If we use the fashion industry as an example of the realities faced by a female-dominated workforce, if the ideals of feminism are endorsed independent of our global economy, corporations are able to cut corners through outsourcing — as was the case in the Rana Plaza collapse 3, which resulted in the deaths of over 1,000 workers just four years ago.

In a feminism independent of domestic immigration policy, today’s immigrant garment workers are forced to choose between abysmal working conditions and the possibility of deportation if they risk raising attention through protest. By endorsing feminism as a civic and intellectual movement independent of our material consumption, women’s fast fashion has produced an environmental crisis on par with adding 7.3 million cars to the road every year. In a feminism independent of intersectionality, the wage gap between men and women is compounded by racial inequality between white women and black and Hispanic women. In a feminism independent of union participation, millions of women find themselves stuck in short-term retail jobs with companies like Wal-Mart Stores, which resist unions as a way to avoid accountability for employee benefits or long-term financial stability.

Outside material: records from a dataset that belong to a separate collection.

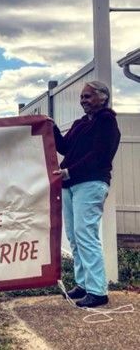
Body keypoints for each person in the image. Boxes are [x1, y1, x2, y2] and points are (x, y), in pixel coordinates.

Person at [52, 81, 120, 308]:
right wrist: (50, 126)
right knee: (74, 235)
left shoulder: (107, 122)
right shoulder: (80, 124)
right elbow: (63, 148)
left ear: (103, 97)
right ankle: (82, 284)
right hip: (71, 185)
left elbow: (100, 155)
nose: (83, 101)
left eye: (88, 96)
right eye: (82, 97)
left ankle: (98, 291)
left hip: (90, 184)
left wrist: (70, 171)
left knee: (86, 235)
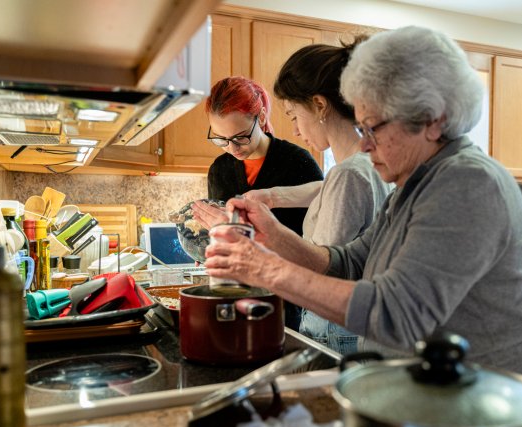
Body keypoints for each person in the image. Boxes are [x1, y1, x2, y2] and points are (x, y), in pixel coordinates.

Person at [203, 25, 522, 373]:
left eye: (374, 128)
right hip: (415, 397)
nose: (365, 145)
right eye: (361, 128)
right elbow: (349, 263)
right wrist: (274, 238)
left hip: (467, 413)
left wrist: (264, 268)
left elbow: (395, 313)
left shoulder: (467, 184)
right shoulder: (414, 185)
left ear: (433, 119)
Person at [240, 42, 392, 355]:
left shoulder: (348, 173)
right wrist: (271, 196)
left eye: (294, 116)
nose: (294, 130)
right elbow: (321, 189)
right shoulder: (366, 165)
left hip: (333, 330)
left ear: (320, 105)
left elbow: (319, 263)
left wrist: (251, 250)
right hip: (352, 326)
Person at [204, 76, 324, 330]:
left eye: (239, 137)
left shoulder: (297, 162)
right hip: (236, 293)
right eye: (221, 139)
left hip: (289, 297)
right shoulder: (220, 169)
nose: (232, 148)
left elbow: (318, 241)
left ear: (259, 117)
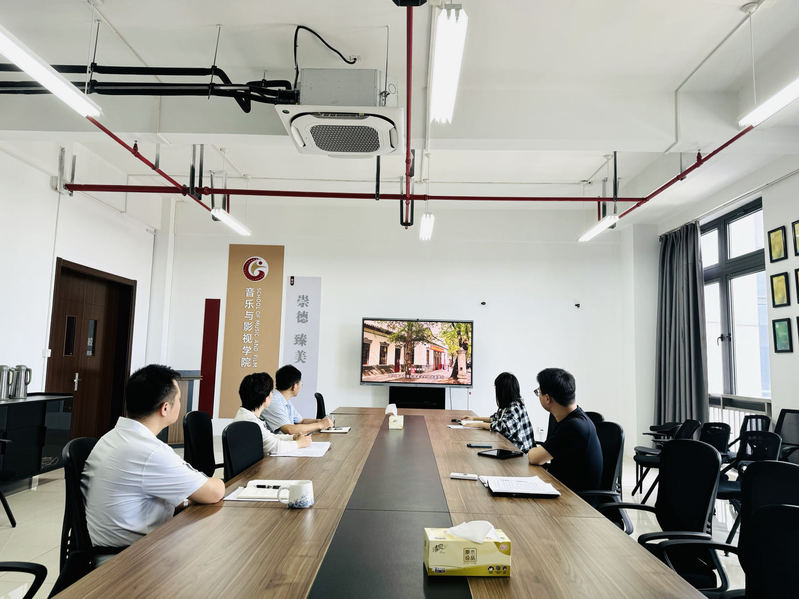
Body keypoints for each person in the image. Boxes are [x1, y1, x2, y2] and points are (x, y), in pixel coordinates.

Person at [83, 365, 225, 549]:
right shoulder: (150, 452)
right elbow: (214, 492)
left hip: (111, 545)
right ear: (165, 408)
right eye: (178, 399)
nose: (180, 404)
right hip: (132, 555)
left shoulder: (112, 437)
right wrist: (216, 483)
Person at [526, 367, 602, 492]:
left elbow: (535, 458)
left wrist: (534, 451)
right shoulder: (565, 417)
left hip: (574, 498)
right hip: (561, 486)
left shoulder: (573, 426)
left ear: (547, 398)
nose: (538, 395)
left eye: (538, 392)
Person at [233, 372, 311, 453]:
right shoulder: (250, 423)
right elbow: (274, 447)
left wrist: (293, 437)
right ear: (265, 399)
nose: (272, 395)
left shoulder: (247, 416)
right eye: (271, 392)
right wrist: (299, 443)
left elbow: (270, 437)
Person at [462, 372, 534, 453]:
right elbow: (495, 418)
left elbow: (502, 427)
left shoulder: (515, 407)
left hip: (520, 452)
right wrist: (474, 419)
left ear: (503, 390)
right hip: (509, 447)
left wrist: (478, 424)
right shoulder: (508, 404)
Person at [261, 365, 333, 434]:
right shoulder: (274, 401)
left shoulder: (284, 399)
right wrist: (320, 425)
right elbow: (289, 430)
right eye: (301, 384)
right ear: (294, 386)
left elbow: (301, 421)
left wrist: (320, 421)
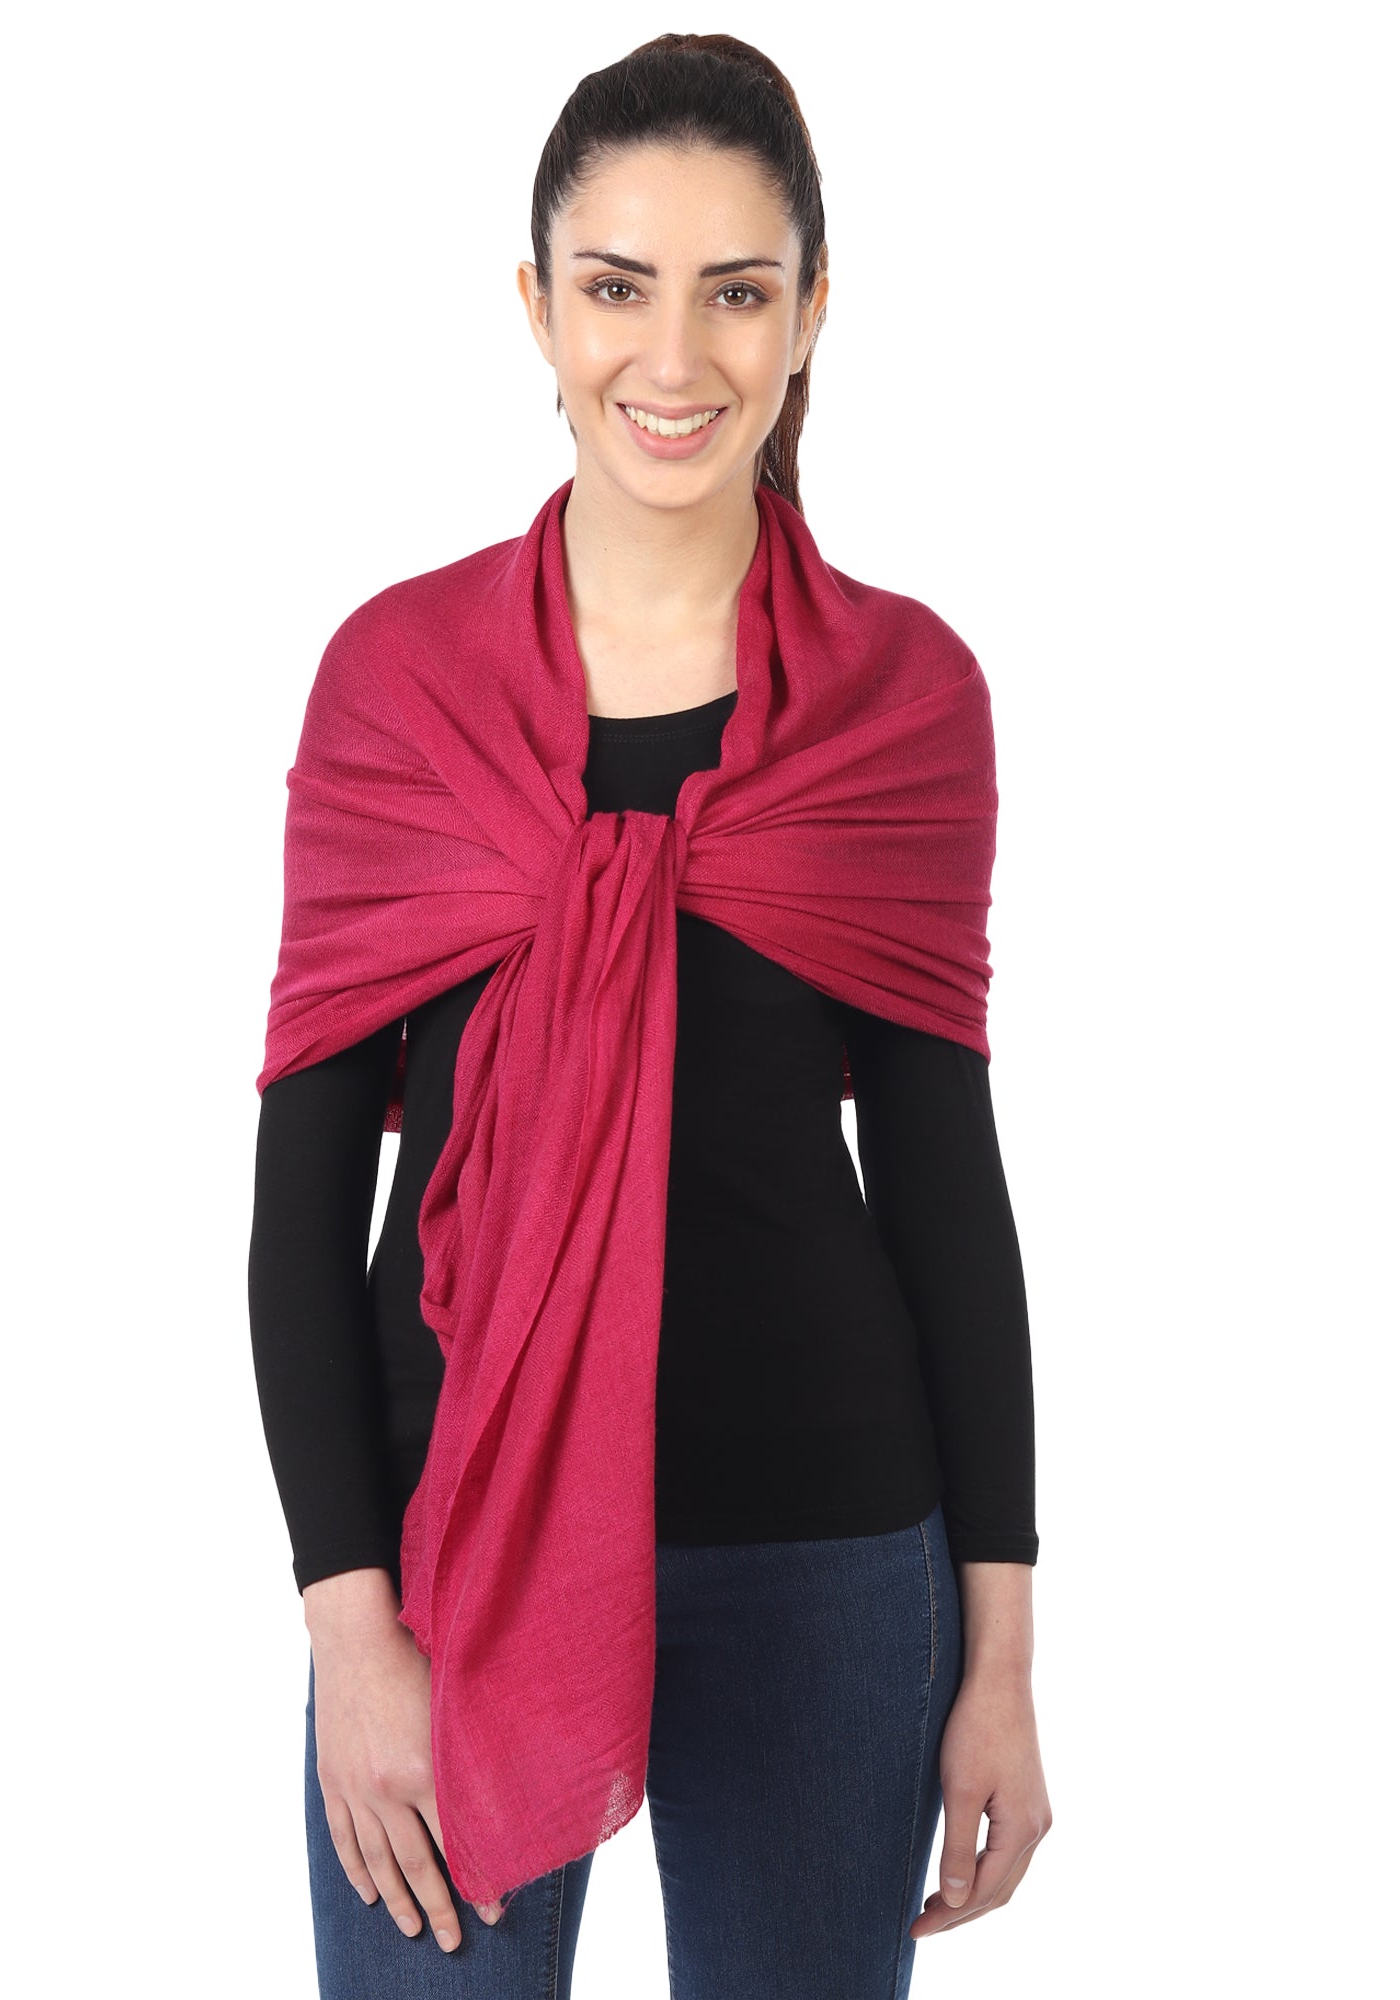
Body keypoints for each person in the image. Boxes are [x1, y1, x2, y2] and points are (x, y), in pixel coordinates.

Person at [249, 31, 1051, 1999]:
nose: (672, 356)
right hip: (448, 1560)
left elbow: (947, 1197)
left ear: (813, 314)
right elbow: (297, 1217)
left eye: (736, 291)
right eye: (616, 286)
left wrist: (1002, 1662)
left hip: (825, 1562)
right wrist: (350, 1629)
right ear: (537, 307)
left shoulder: (901, 699)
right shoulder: (398, 686)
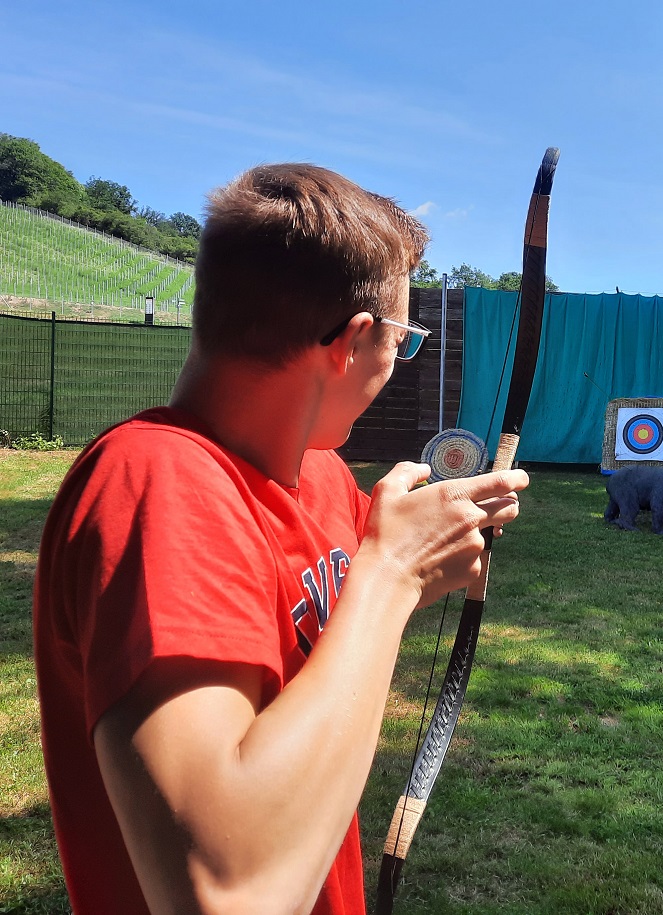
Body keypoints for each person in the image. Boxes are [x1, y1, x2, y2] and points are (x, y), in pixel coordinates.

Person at [33, 163, 528, 914]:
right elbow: (234, 892)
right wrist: (391, 573)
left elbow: (330, 633)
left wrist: (419, 559)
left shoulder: (323, 479)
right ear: (354, 340)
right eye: (404, 338)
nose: (398, 361)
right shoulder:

As we each face the individual decision to participate in this week’s protests, the women’s strike is an opportunity to consider what institutions we unconsciously withdraw from when we consciously withdraw from work. Strikes are — and always have been — an opportunity for workers to challenge the structures that profit from their labor, but for consumers, strikes are a corresponding reminder of the unseen costs of consumption. As women, participating in this week’s strike is a chance to observe the side effects of participating in the American labor force. As feminists, it is a chance to tinker with a social prescription.

Additional research by Liz Raiss

A direct reaction to the constricting nature of Victorian-era clothing, shirtwaists were styled after menswear, and more affordable than traditional womenswear. At $3 each, the Triangle Waist Company’s shirtwaists were priced moderately in the highly competitive market. The shirtwaists were simple garments meant to be tucked into a skirt waistband without necessitating additional outerwear, but they were also endlessly customizable. Unique ruffles, collars, buttons, and other small details could, for a higher price, elevate the working women's shirtwaist to a fashion statement.

While high-quality shirtwaists could be made of silk, linen, or even taffeta, the kind the Triangle Waist Company workers wore and produced were almost always cotton.

Rana Plaza was an eight-story building containing factories which employed approximately 5,000 workers. At the time, Bangladesh was the second largest exporter of readymade garments in the world, and the factories of Rana Plaza produced clothing for a number of high-profile American brands, including Wal-Mart Stores, Mango, Joe Fresh, and Benetton. The day before the collapse, cracks were noted on the outer facade of the building, and Rana Plaza was evacuated. The building's owner, Sohel Rana, said that an engineer had pronounced the structure safe and directed workers to return to the plaza the next day. 1,129 were killed. The Accord on Factory and Building Safety was a legally binding agreement meant to prevent the recurrence of a similar disaster. Retailers like H&M, Marks and Spencer, and Benetton signed, while Wal-Mart Stores, Gap, Macy’s, and 14 other major U.S. companies declined to do the same. Many companies that refused to sign the accord chose instead to effect their own safety standards, which were criticized for their relative leniency. In 2013, one of Wal-Mart Stores’ six factories in Bangladesh failed safety reviews.